Jackson is a town in Wyoming (there is also a Jackson in Mississippi, of course; I accidentally reserved a campsite there and never got a refund; grrr). Jackson Hole is a valley that encompasses several towns and outdoor spaces between the Teton and Gros Ventre mountain ranges, Jackson being one of them, at the south end of the valley.
After my visitors went back to Portland, I decided to settle in to the area for a few days. I’ve found myself most at ease when I’ve gotten to know and explore a space for more than just a couple of days. That’s when I’ve really learned about the culture and people (and gotten to know one or some of them too). And, I crave that settled feeling in general in life, out here maybe even more than back home.
So I went to the library; I went to the movies. I went to lunches and dinners with my new friend Jim. I even watched some TV! I hiked and camped and sat and read. I explored…and did LOTS of people-watching.
I came to Wyoming with some stereotypes about the place and the people (newsflash: we all have them). I also began my journey saying “If I decide to move away from Oregon, I bet it’s because I fall in love with the wide open spaces and big skies of Wyoming or Montana…” so those stereotypes were a mixed bag, certainly not all negative. I did sort of expect I’d be walking into Trump Country, so to speak, and I’m not sure I didn’t, but it didn’t feel like I thought it would feel.
There was a definite small town, rural, country feel to most everywhere I went (not surprising, given the ranches and farms that dot the area). I wish I could have plucked all the tourists out of Jackson and just observed the locals…but they were certainly easy to tell apart! The locals looked like, well, home to me. They wore plaid and flannel and belt buckles and work boots (not like the ones folks wear to country concerts to look the part but the kind that are steel-toed and well-worn; in other words, ones that are actually functional and worked-in). There were also a lot of cowboy hats. Those were harder to tell fashionable from functional, I must admit…
I felt like I was surrounded (minus travelers) by hard work and common sense. Parking in Jackson was free. The rules of the road seemed…sensible. I made a U-turn once and knew I’d never get a ticket for it. It was safe and functional, and these people seem to appreciate function over form. It was refreshing to not be surrounded by wanna-be-hipsters who mock me for drinking Coors Light (whilst riding skateboards with cats perched on their shoulders). These folks get me (and I get them), even if we vote much differently…and I’m coming to appreciate that – commonality that goes above and beyond politics. (Don’t get me wrong; I love Portland, but I also value common sense and pragmatism, some of which seems to be missing there…)
I could go on and on about the thoughts I had and observations I made and thinking the area and people and learning there made me do…but I won’t. I’ll just say there’s good stuff and there are good people in every place I go. That’s a beautiful momento for me to take away.
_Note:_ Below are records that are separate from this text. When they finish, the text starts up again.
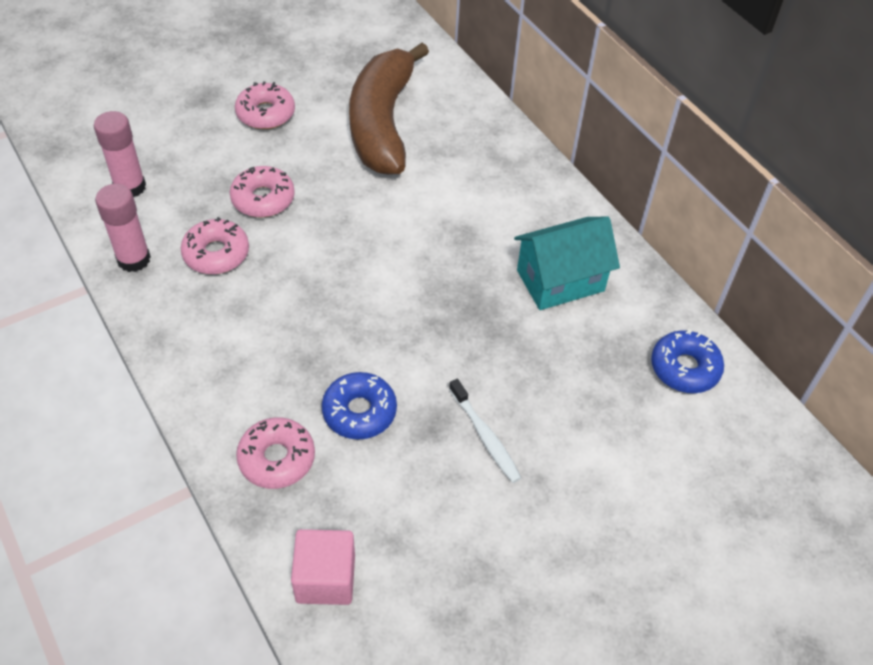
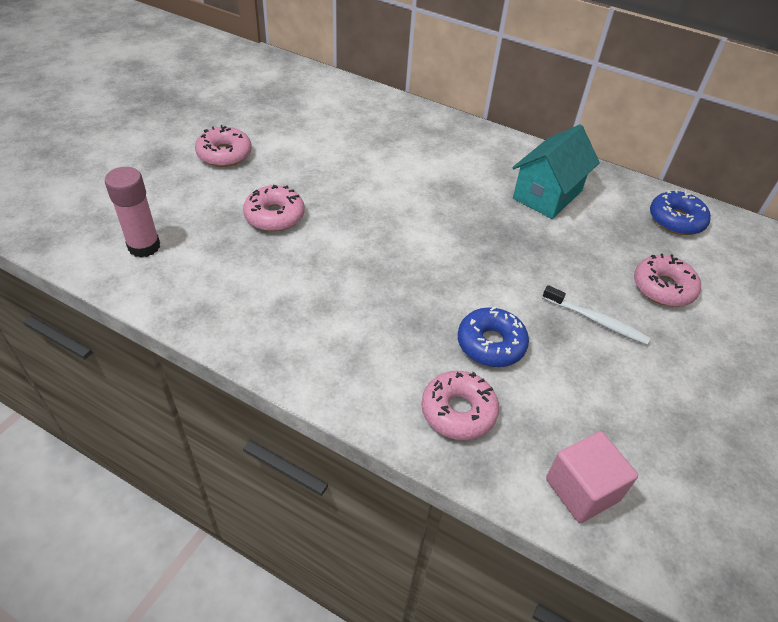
camera: 30 degrees left, 5 degrees down
pink glue stick [95,184,151,272] -> none
pink donut [181,217,249,274] -> pink donut moved to [634,254,701,307]
brown banana [349,43,429,175] -> none

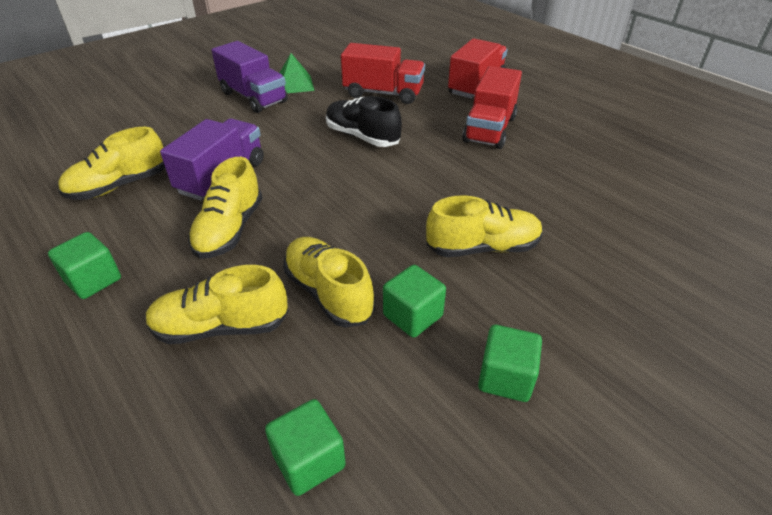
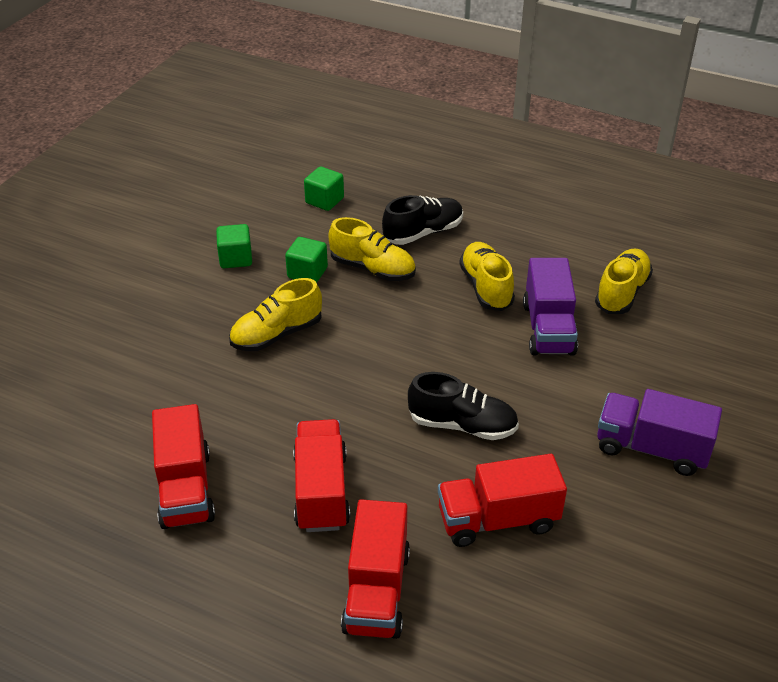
camera: 155 degrees right, 0 degrees up
green cube [48,232,121,299] -> none
yellow shoe [146,265,288,344] -> black shoe [382,195,463,245]
green pyramid [280,53,315,93] -> none
none -> red truck [152,404,215,529]

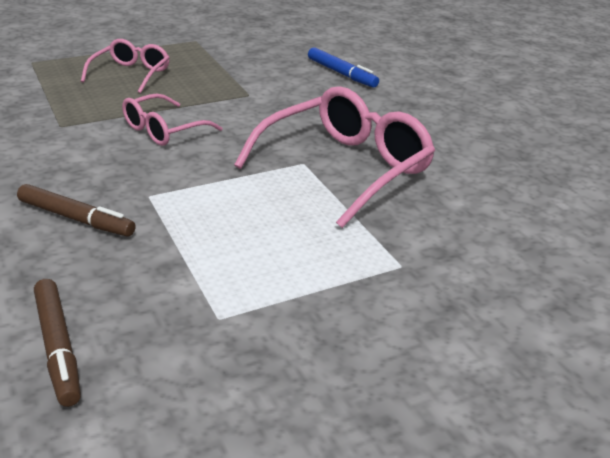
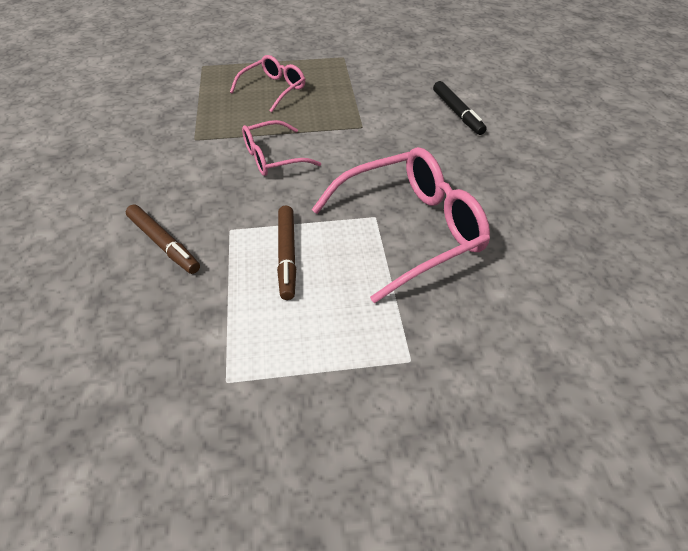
camera: 20 degrees right, 15 degrees up
brown marker [34,279,81,407] -> brown marker moved to [277,205,296,300]
blue marker [308,47,379,87] -> black marker [433,81,487,135]

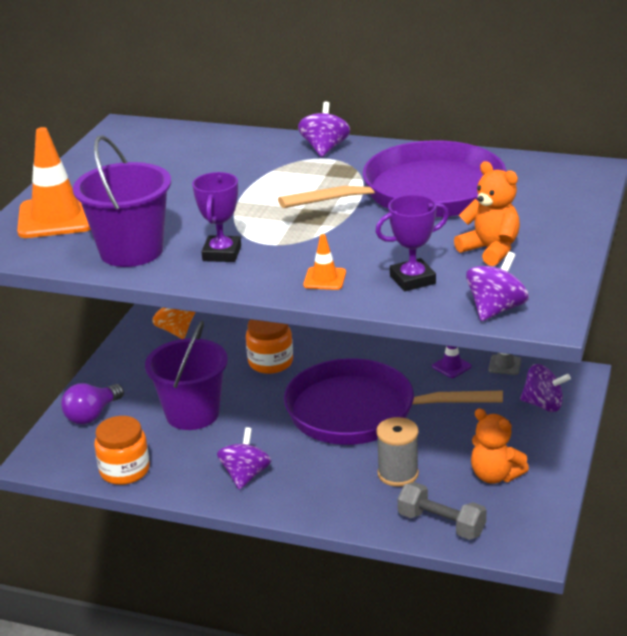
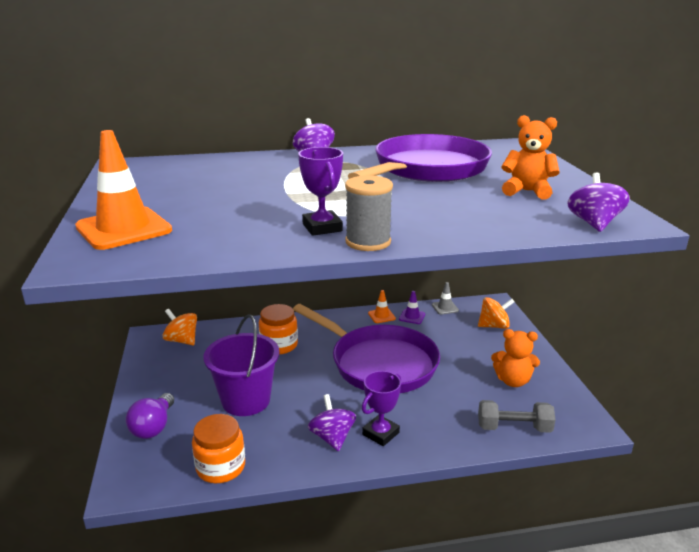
camera: 30 degrees left, 5 degrees down
purple bucket [73,135,171,267] -> none
purple pan [284,358,503,445] -> purple pan turned 120 degrees counterclockwise [293,304,440,393]
orange traffic cone [303,234,346,290] -> orange traffic cone moved to [368,290,396,323]
purple trophy [375,194,449,291] -> purple trophy moved to [362,371,401,446]
grey spool [376,417,419,487] -> grey spool moved to [345,175,393,251]
purple spinning top [520,364,571,412] -> orange spinning top [478,297,515,329]

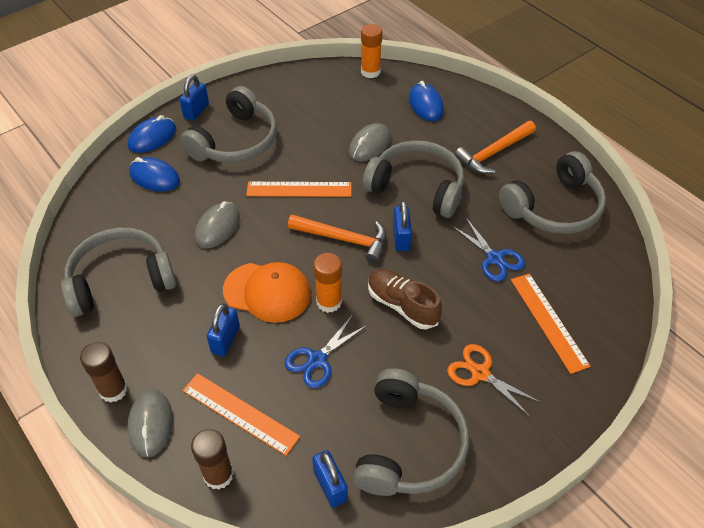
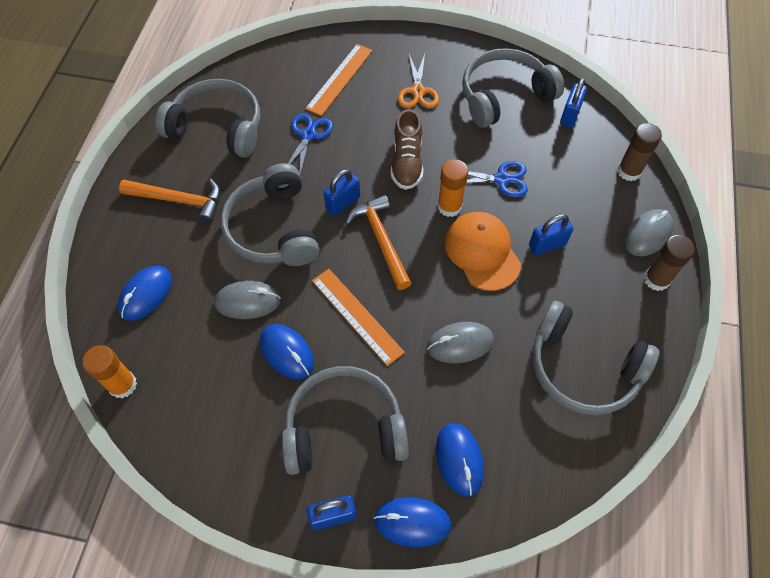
camera: 130 degrees left, 10 degrees up
orange ruler [182,373,300,456] -> none
none -> blue mouse [260,324,314,379]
(The picture here features one of the four elk antler arches surrounding the town square in Jackson. Jenna – the vegan – asked me “Do they kill elk for their antlers?” I responded as best I knew how: “No, I’m sure they kill them for other things – meat, etc. – and the arches are a byproduct.” I was wrong though. Upon further reading I learned that elk in large refuge area near Jackson shed their antlers each year…and local boy scouts collect them to be featured in the arches, which have become a fixture of Jackson’s identity.)